Claim Rejections - 35 USC § 103
In the event the determination of the status of the application as subject to AIA 35 U.S.C. 102 and 103 (or as subject to pre-AIA 35 U.S.C. 102 and 103) is incorrect, any correction of the statutory basis (i.e., changing from AIA to pre-AIA ) for the rejection will not be considered a new ground of rejection if the prior art relied upon, and the rationale supporting the rejection, would be the same under either status.
The following is a quotation of 35 U.S.C. 103 which forms the basis for all obviousness rejections set forth in this Office action:
A patent for a claimed invention may not be obtained, notwithstanding that the claimed invention is not identically disclosed as set forth in section 102, if the differences between the claimed invention and the prior art are such that the claimed invention as a whole would have been obvious before the effective filing date of the claimed invention to a person having ordinary skill in the art to which the claimed invention pertains. Patentability shall not be negated by the manner in which the invention was made.
Claims 1-20 are rejected under 35 U.S.C. 103 as being unpatentable over Bathe et al (US 20220245530 A1 --- hereinafter—Bathe) in view of WANG et al. (US 20220245393 A ---hereinafter--"WANG”).

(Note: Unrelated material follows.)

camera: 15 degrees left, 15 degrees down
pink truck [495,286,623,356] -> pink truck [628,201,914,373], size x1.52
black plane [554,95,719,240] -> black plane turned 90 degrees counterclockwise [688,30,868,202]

As per claim 1: Bathe discloses a method for managing a prediction model ([0018] generating one or more feature vectors for a user, the one or more feature vectors at least comprising transaction-based features and slot-based features; generating, using a machine learning architecture, a repurchase prediction for the user based, at least in part, on the one or more feature vectors; generating, using the machine learning architecture, a time slot prediction for the user based, at least in part, on the one or more feature vectors, the time slot prediction predicting a time slot desired by the user for an upcoming transaction; and executing a reservation function that facilitates reserving of the time slot for the user), comprising:
obtaining gradient information associated with the prediction model based on sample data for a time slot in a predetermined time period ([0066] The machine learning architecture 350 can be configured to analyze the historical data 320 (including the slot selection data 420) to generate repurchase predictions 351 indicating whether or not the users 305 are likely to place or initiate new transactions 321 within an upcoming time period 455, and time slot predictions 352 indicating the time slots 370 the users 305 will prefer in connection with placing or initiating these transactions 321. The machine learning architecture 350 can utilize various machine learning models to generate these predictions. Exemplary machine learning models can include a random forest decision tree model 451, a logistic regression model 452, and gradient boosted tree model 453);
acquiring an offset of the time slot in the predetermined time period ([0085] The random forest decision tree model 451 can be configured for multi-class prediction to generate the time slot predictions 352. The machine learning architecture 350 may additionally, or alternatively, use a heuristics approach to generate the time slot predictions 352. For each user, the heuristics approach can identify a frequency parameter (e.g., indicating the most frequent slot chosen by the user based on the historical data 320 stored for the user) and a recency parameter (e.g., indicating the most recent time slot chosen by the user based on the historical data 320 stored for user). These parameters may then be used as baselines to generate the time slot predictions 352. Note that: The frequency parameter and recency parameter are used as a baselines (offset) to generate the time slot predictions); and
updating a parameter of the prediction model based on the gradient information, the offset, and historical gradient information that is determined based on historical sample data for a group of historical time slots before the time slot (([0072] The random forest decision tree model 451, logistic regression model 452, and/or gradient boosted tree model 453 can be trained on feature vectors 460 (including the transaction-based features 461 and slot-based features 462) generated from several months of historical data 320 for a large number of users 305 (e.g., thousands or millions of users 305). The performance of these models can be evaluated based on the purchases of the same set of users 305 in a subsequent time period (e.g., k days or weeks) following the several months of data used for training. The performance of these models can be evaluated against different frequency and recency-based baseline heuristics, e.g., which may indicate the most frequent time slot 370 chosen by the users 305 in the historical data 320 and the most recent time slot 370 chosen by the users 305).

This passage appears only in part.